Don Giorgio Mazzanti in una foto di repertorio Il teologo d’origine pesarese ma fiorentino d’adozione era affetto dalla Sla ed è morto all’età di 78 anni - Fotogramma
Teologia, comunità e croce. Sono questi i tre volti del teologo pesarese don Giorgio Mazzanti che l’arcivescovo di Firenze, il cardinale Giuseppe Betori, ha tratteggiato nell’omelia del funebrale celebrato nella pieve di Sant’Alessandro a Giogoli dove don Mazzanti era priore dal 1987 e dove è deceduto lo scorso 12 marzo all’età di 78 anni. Dal 2017 era costretto al silenzio a causa della Sla, la sclerosi laterale amiotrofica, ma, prima che la malattia progredisse, aveva fatto in tempo a registrare 1.500 sillabe tramite un nuovo sistema di sintesi vocale; in questo modo era ancora possibile ascoltare e riconoscere la sua voce.

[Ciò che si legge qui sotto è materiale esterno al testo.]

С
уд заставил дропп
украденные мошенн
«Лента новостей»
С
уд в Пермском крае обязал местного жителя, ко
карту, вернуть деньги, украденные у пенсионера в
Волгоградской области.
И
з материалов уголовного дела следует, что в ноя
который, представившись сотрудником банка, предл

Così ha continuato a “predicare sui tetti”, ovvero dalla sua abitazione in cima alla torre medievale dell’antica pieve, scrivendo libri, omelie, poesie e celebrando la Messa in con- tatto video con la sua comunità. Il giorno prima di morire si è collegato con l’Università Urbaniana che ha voluto onorarlo con un Atto accademico dopo oltre vent’anni di insegnamento. «È come se avesse impiegato ogni ultima energia per poter essere presente – dice Pierangelo Muroni, decano della Facoltà di teologia – quasi aspettasse questo momento di congedo dall’Università, tanto che appena 24 ore dopo è venuto a mancare». Una mattinata di studi dedicata alla sua riflessione sulla “teologia nuziale” che ha richiamato uditori anche dalla Nigeria e dalla Cina. «Del resto don Giorgio – prosegue Muroni – era una persona amata e stimata da studenti e docenti.
Era il professore che aveva più tesi in tutta l’Urbaniana perché molti rimanevano affascinati dal suo tratto umano e dal suo pensiero ». Aperto alle diverse culture e ai vari tipi di linguaggio, si è mosso sul filone teologico sacramentale della nuzialità per rileggere il rapporto tra Cristo e la Chiesa. «Grazie alla sua formazione patristica – spiega Muroni – riteneva che proprio la categoria della nuzialità potesse mettere in dialogo le diverse fedi e confessioni». Quella di Mazzanti tuttavia non era una mera speculazione teologica ma una ricerca del mistero di Cristo nella vita quotidiana. «Una teologia vissuta sul campo e non fatta a tavolino – aggiunge Muroni – perché lui il paradigma della nuzialità lo ha vissuto concretamente.
È come se avesse sposato la comunità di Giogoli, prima nella scelta del sacerdozio, e poi aprendo le porte di casa a tutti: nessuno era escluso dal suo abbraccio». Aggiunge Emi Natali, docente della scuola di formazione teologica della diocesi di Pistoia e vicina alla comunità della pieve di Sant’Alessandro a Giogoli: «Mi piace definirlo il “prete di tutti” perché su queste colline approdavano davvero tutti come ad un porto di mare: persone con problemi di denaro, malati di Aids, famiglie rom, detenuti agli arresti domiciliari... Ma venivano da lui anche musicisti, poeti, scrittori e artisti di grande fama come ad esempio Carla Fracci che non mancava mai nel giorno di Natale».
Decine di migliaia le persone che sono passate dalla pieve, eppure don Giorgio non ha mai voluto fondare alcuna comunità, «perché per lui ciascuno era affidato solo a Dio – spiega Natali – anche se ti sosteneva e ti accoglieva con umana santità così come lui stesso ha poi accolto la Croce, cioè vivendo fino in fondo la malattia e sentendo tutto il peso della sofferenza. Imprigionato nel suo corpo immobile ha affrontato l’ultimo tratto con la serenità ma anche con il pianto. E la sua fede granitica ha vinto».